[Opening DATA SHOWN section]
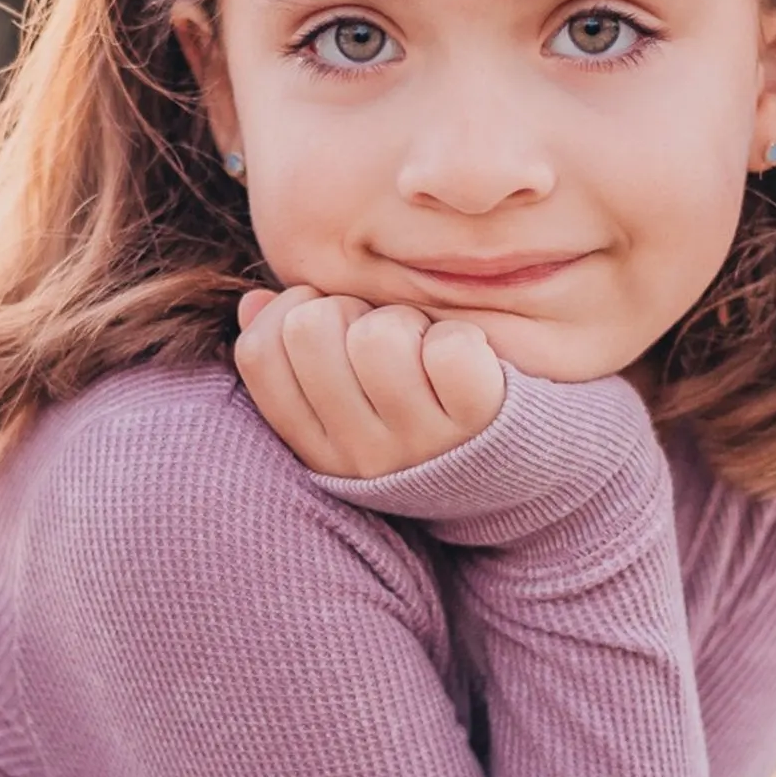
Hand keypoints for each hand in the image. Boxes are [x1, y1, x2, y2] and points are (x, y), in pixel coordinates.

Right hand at [233, 285, 504, 477]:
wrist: (520, 473)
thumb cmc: (418, 411)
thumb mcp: (348, 399)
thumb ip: (294, 354)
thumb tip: (254, 303)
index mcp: (315, 448)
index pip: (259, 352)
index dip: (288, 311)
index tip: (329, 324)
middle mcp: (358, 456)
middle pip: (311, 326)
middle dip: (349, 310)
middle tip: (385, 340)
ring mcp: (418, 444)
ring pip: (378, 334)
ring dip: (407, 322)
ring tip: (424, 354)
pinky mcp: (478, 424)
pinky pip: (448, 349)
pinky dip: (462, 339)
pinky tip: (466, 364)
[Closing DATA SHOWN section]
(YOUR GOAL): Repeat, exactly and in full, each line from the start of the data to the line that contains "middle dip: (349, 310)". Pictures do not go in.

(ANSWER FOR THIS EXERCISE):
Hand keypoints for each hand in the image. Boxes are [x1, y1, x2, y2] and points are (x, y), in pixel coordinates.

Right hand at [233, 285, 504, 477]:
wrist: (520, 473)
thumb cmc: (418, 411)
thumb mcp: (348, 399)
thumb ip: (294, 354)
thumb tip: (254, 303)
index mcp: (315, 448)
index pip: (259, 352)
index dip: (288, 311)
index tip: (329, 324)
middle mcp: (358, 456)
middle pip: (311, 326)
middle dip: (349, 310)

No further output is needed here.